● WHAT YOU SHOULD DO
Render every line of the rows below as a JSON list of strings, one string per line, with blank lines dropped and the pictures left out.
--*--
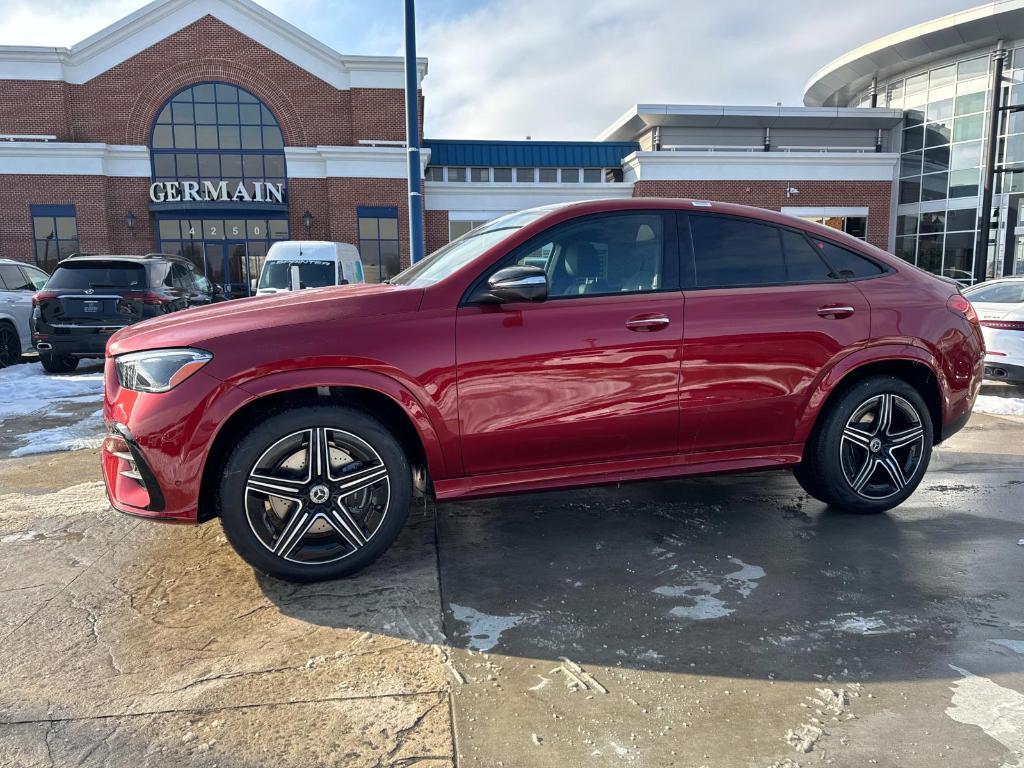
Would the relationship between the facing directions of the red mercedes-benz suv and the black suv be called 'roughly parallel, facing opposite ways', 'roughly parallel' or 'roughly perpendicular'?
roughly perpendicular

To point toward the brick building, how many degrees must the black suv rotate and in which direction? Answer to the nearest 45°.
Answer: approximately 45° to its left

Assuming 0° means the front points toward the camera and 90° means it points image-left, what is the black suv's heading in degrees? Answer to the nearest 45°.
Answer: approximately 225°

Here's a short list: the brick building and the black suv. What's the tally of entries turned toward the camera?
1

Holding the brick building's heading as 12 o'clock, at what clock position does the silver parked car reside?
The silver parked car is roughly at 12 o'clock from the brick building.

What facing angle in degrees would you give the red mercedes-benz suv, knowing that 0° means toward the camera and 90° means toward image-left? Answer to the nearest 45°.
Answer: approximately 90°

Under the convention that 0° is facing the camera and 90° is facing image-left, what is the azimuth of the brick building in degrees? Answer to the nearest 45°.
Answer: approximately 0°

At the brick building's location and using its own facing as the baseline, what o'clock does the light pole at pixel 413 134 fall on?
The light pole is roughly at 11 o'clock from the brick building.

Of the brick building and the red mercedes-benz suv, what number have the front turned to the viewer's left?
1

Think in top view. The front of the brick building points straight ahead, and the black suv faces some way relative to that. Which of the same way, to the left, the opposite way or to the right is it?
the opposite way

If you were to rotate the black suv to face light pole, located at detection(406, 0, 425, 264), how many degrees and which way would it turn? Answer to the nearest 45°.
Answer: approximately 45° to its right

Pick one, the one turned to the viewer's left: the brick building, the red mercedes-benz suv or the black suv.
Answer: the red mercedes-benz suv
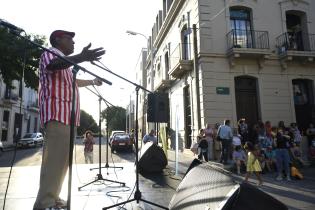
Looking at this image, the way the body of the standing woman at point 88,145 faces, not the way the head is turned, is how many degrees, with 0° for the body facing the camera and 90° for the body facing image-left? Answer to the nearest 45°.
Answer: approximately 0°

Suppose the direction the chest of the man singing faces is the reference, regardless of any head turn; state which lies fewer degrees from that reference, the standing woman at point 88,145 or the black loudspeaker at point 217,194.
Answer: the black loudspeaker

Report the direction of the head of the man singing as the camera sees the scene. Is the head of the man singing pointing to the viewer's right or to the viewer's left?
to the viewer's right

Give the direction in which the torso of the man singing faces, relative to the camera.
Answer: to the viewer's right

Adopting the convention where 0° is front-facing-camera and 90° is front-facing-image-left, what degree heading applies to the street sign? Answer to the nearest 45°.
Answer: approximately 0°
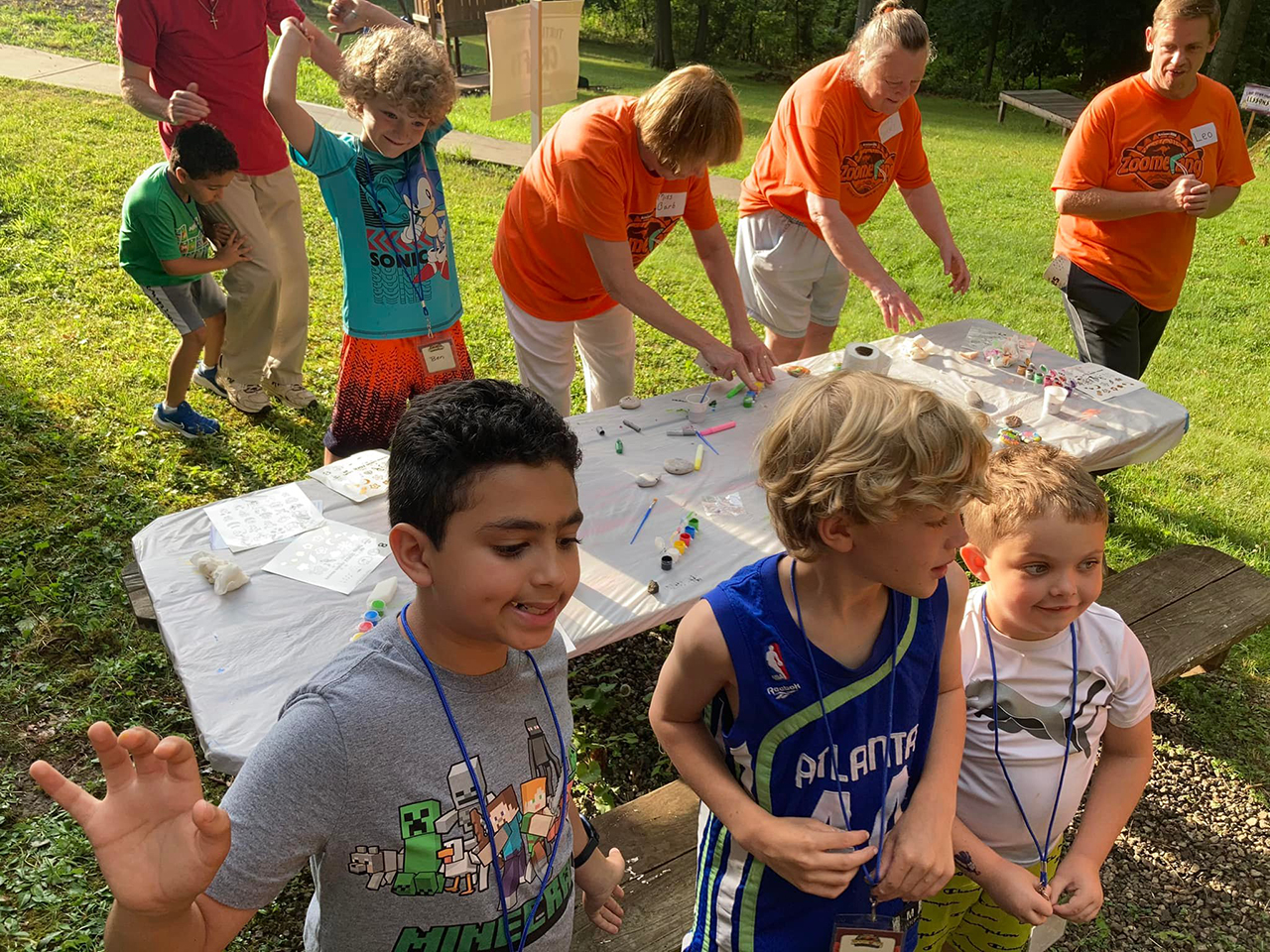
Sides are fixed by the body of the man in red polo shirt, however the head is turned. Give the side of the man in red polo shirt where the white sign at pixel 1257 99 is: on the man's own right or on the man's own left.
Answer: on the man's own left

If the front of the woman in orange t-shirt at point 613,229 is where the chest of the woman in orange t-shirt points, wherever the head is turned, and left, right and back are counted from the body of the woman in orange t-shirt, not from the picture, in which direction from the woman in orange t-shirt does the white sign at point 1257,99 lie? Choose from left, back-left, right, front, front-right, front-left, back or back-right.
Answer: left

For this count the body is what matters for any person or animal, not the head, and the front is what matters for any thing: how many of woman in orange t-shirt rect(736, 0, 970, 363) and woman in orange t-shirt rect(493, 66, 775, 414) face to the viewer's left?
0

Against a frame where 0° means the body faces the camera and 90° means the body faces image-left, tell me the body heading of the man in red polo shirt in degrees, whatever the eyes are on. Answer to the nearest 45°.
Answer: approximately 0°

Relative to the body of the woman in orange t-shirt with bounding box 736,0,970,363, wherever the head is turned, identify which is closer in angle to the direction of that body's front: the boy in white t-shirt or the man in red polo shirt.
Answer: the boy in white t-shirt

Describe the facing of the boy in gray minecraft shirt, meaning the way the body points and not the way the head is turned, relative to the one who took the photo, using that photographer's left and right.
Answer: facing the viewer and to the right of the viewer

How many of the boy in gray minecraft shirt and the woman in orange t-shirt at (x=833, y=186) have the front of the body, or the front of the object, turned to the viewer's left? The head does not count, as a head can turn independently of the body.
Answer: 0

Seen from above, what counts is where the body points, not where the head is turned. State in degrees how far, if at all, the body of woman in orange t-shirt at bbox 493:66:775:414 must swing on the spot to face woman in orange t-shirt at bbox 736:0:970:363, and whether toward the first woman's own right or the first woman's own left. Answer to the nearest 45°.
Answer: approximately 90° to the first woman's own left

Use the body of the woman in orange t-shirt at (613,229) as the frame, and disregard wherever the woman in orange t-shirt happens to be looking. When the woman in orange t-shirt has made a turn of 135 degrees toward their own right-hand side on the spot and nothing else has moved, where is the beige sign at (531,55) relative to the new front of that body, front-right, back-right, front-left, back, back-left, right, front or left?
right
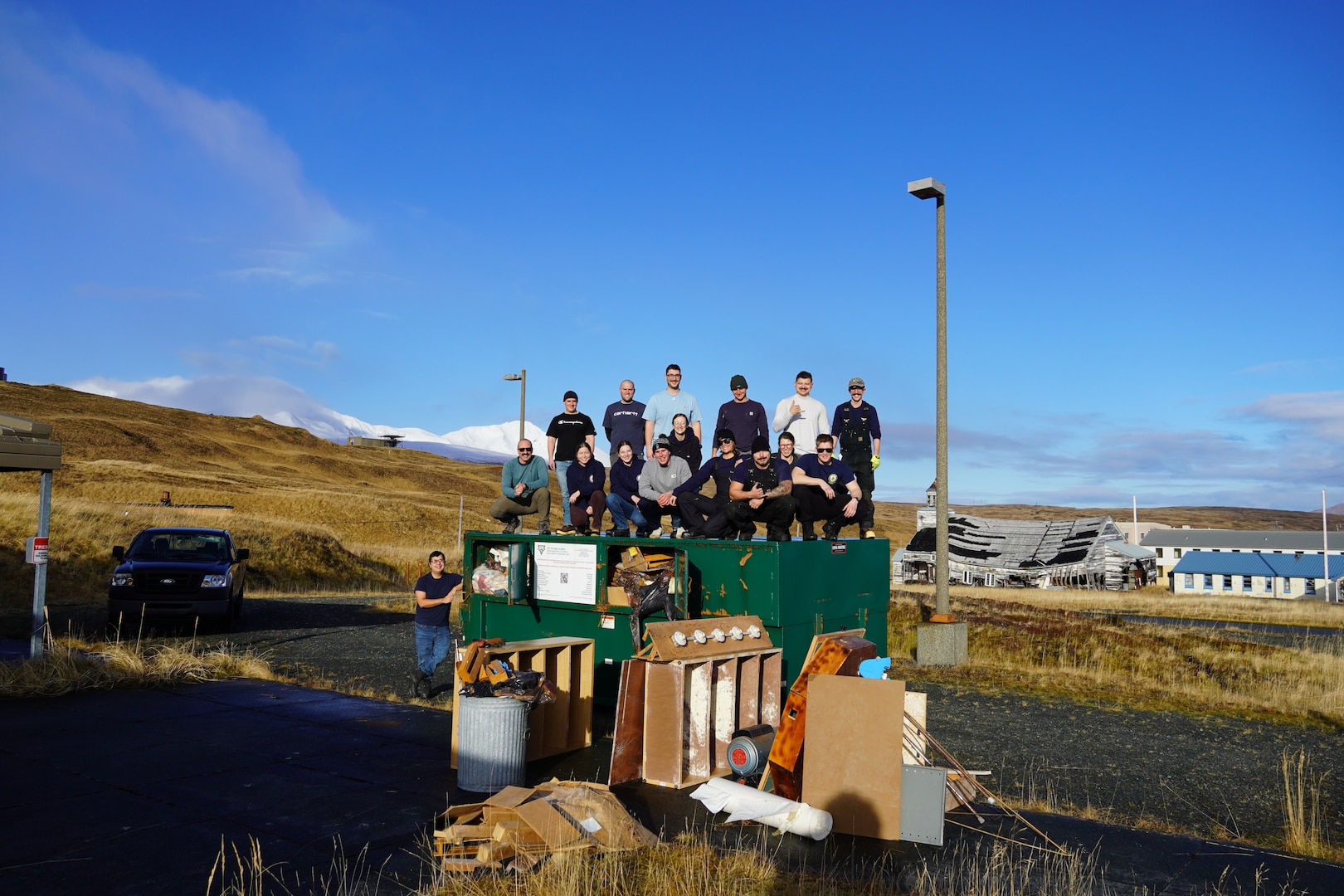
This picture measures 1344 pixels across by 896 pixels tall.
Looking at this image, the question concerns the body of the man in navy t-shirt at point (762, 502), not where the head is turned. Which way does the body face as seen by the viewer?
toward the camera

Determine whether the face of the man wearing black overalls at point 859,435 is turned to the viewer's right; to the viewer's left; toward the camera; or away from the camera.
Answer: toward the camera

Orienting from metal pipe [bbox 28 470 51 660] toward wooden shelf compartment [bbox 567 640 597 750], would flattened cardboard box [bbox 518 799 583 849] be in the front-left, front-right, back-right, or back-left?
front-right

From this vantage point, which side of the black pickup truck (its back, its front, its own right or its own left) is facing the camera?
front

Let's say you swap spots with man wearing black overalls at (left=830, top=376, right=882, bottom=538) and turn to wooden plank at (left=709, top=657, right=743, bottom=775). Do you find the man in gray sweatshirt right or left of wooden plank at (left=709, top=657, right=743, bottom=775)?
--*--
● WRITTEN ANSWER
[
  "Would the relationship between the facing directions of the red mercedes-benz suv and the black suv be called 'roughly parallel, facing opposite ways', 'roughly parallel' or 'roughly perpendicular'?",
  "roughly perpendicular",
  "To point toward the brick building, how many degrees must the black suv rotate and in which direction? Answer to the nearest 45°.",
  "Answer: approximately 45° to its left",
  "Assuming 0° means the front points toward the camera and 90° means it points image-left, what is the black suv's heading in degrees? Answer to the nearest 45°.",
  "Answer: approximately 225°",
  "Here's a short list: the brick building and the black suv. What's the tally of entries turned toward the camera?",
  "1",
  "Holding the brick building's heading as 12 o'clock, at what clock position does the silver parked car reside?",
  "The silver parked car is roughly at 12 o'clock from the brick building.",
  "What facing angle in degrees would you give the red mercedes-benz suv, knowing that 0° means toward the camera and 90° means toward image-left? Answer to the nearest 45°.",
  "Answer: approximately 90°",
  "Under the convention that 0° is facing the camera and 90° is facing image-left, what is the azimuth of the brick building in degrees? Answer to the nearest 45°.",
  "Answer: approximately 0°",
  "At the brick building's location and using its own facing as the baseline, what o'clock does the light pole at pixel 413 134 fall on?",
  "The light pole is roughly at 11 o'clock from the brick building.",
  "Of the brick building and the red mercedes-benz suv, what number have the front turned to the viewer's left?",
  "1",
  "Think in top view. The front of the brick building points straight ahead, and the black suv faces some way relative to that. Which of the same way, to the left, the opposite way or to the right is it?",
  "the opposite way",
  "If you were to rotate the black suv to face light pole, located at detection(406, 0, 425, 264), how many degrees and which way would it turn? Answer to the nearest 45°.",
  "Answer: approximately 45° to its right",
  "Pick one, the one turned to the viewer's left: the brick building, the red mercedes-benz suv or the black suv.",
  "Answer: the red mercedes-benz suv",
  "Looking at this image, the way the body of the standing woman at point 88,145 faces, not the way the head is turned, is how many degrees, with 0° for the body facing the camera and 90° for the body facing image-left? Answer to the nearest 45°.",
  "Answer: approximately 0°",
  "Suppose the direction the chest of the man singing faces is the reference, regardless of any head turn; state which lies fewer degrees from that reference, the standing woman at point 88,145 or the black loudspeaker at point 217,194.",
  "Answer: the black loudspeaker",
  "Report the direction of the head of the man singing as the camera sees the scene. Is the head of the man singing pointing to the viewer's right or to the viewer's left?",
  "to the viewer's right",
  "Give the direction in which the torso of the man singing faces, relative to the camera.",
  "Answer: to the viewer's right",
  "Adopting the convention where 0° is front-facing-camera and 90° is front-facing-image-left, what degree heading applies to the street sign? Answer to the nearest 45°.",
  "Answer: approximately 0°",
  "Sides are fixed by the body of the man in red polo shirt, however the head is turned. Give the side of the man in red polo shirt where the white sign at pixel 1257 99 is: on the man's own right or on the man's own left.",
  "Answer: on the man's own left",
  "If the front of the woman in orange t-shirt at point 613,229 is where the chest of the woman in orange t-shirt points, wherever the head is turned, and left, right and back are counted from the body of the woman in orange t-shirt, not from the picture, in which direction from the woman in orange t-shirt does the white sign at point 1257,99 lie? Choose from left, back-left, right, front, front-right, front-left, back or back-right.",
  "Answer: left",
  "For this count the body is what matters for any person or animal, not the head, and the front is what matters for any thing: how many of woman in orange t-shirt rect(736, 0, 970, 363) and woman in orange t-shirt rect(493, 66, 775, 414) face to the viewer's left?",
  "0",
  "Against a frame where 0° means the body faces the camera and 90° means the body faces image-left, tell me the body heading of the man in red polo shirt in degrees, whatever the eyes are on. Answer to the nearest 45°.",
  "Answer: approximately 0°",
  "Relative to the body of the woman in orange t-shirt with bounding box 736,0,970,363, wherever the head is turned, identify which is closer in angle to the direction of that body's front: the boy in white t-shirt or the man in red polo shirt.",
  "Answer: the boy in white t-shirt",
  "Describe the facing of the boy in gray minecraft shirt, meaning the way the body points and not the way the head is turned, relative to the one who took the photo, using that photographer's left and right.",
  "Answer: facing the viewer and to the right of the viewer",
  "How many of the boy in gray minecraft shirt and the woman in orange t-shirt at (x=833, y=186) have the front of the body, or the front of the object, turned to the viewer's left? The head does not count, as a head can turn independently of the body.",
  "Answer: 0",
  "Seen from above, what counts is where the body points, not where the head is turned. State in degrees how far, if at all, the body of woman in orange t-shirt at bbox 493:66:775:414 must swing on the spot to face woman in orange t-shirt at bbox 736:0:970:363, and whether toward the first woman's own right or the first woman's own left. Answer to the nearest 45°.",
  "Answer: approximately 90° to the first woman's own left",
  "Use the body of the woman in orange t-shirt at (613,229) as the frame, and disregard wherever the woman in orange t-shirt happens to be looking. When the woman in orange t-shirt has made a turn of 135 degrees toward their own right-hand side on the spot and nothing else has moved, where is the beige sign at (531,55) relative to the new front of that body, front-right, back-right, front-left, back, back-left, right, front or left?",
  "right",
  "This picture measures 1344 pixels across by 896 pixels tall.",
  "Looking at this image, the question concerns the body of the man in navy t-shirt at point (762, 502), not where the head is turned. Which way does the body face as seen by the viewer?",
  "toward the camera",
  "Determine whether the face of the man wearing black overalls at point 859,435 is turned to the viewer's right; to the viewer's left; toward the camera; or away from the camera.",
  "Answer: toward the camera",
  "Orienting from metal pipe [bbox 28 470 51 660] toward wooden shelf compartment [bbox 567 640 597 750], would flattened cardboard box [bbox 518 799 583 849] be in the front-left, front-right, back-right, or back-left?",
  "front-right",
  "From this vantage point, which side of the black pickup truck (its back, its front, its own right or its own left) is facing the camera?",
  "front",
  "Let's say you swap spots with man wearing black overalls at (left=830, top=376, right=882, bottom=538) and turn to wooden plank at (left=709, top=657, right=743, bottom=775). Do you find the man in gray sweatshirt right or left of wooden plank at (left=709, top=657, right=743, bottom=775)?"
]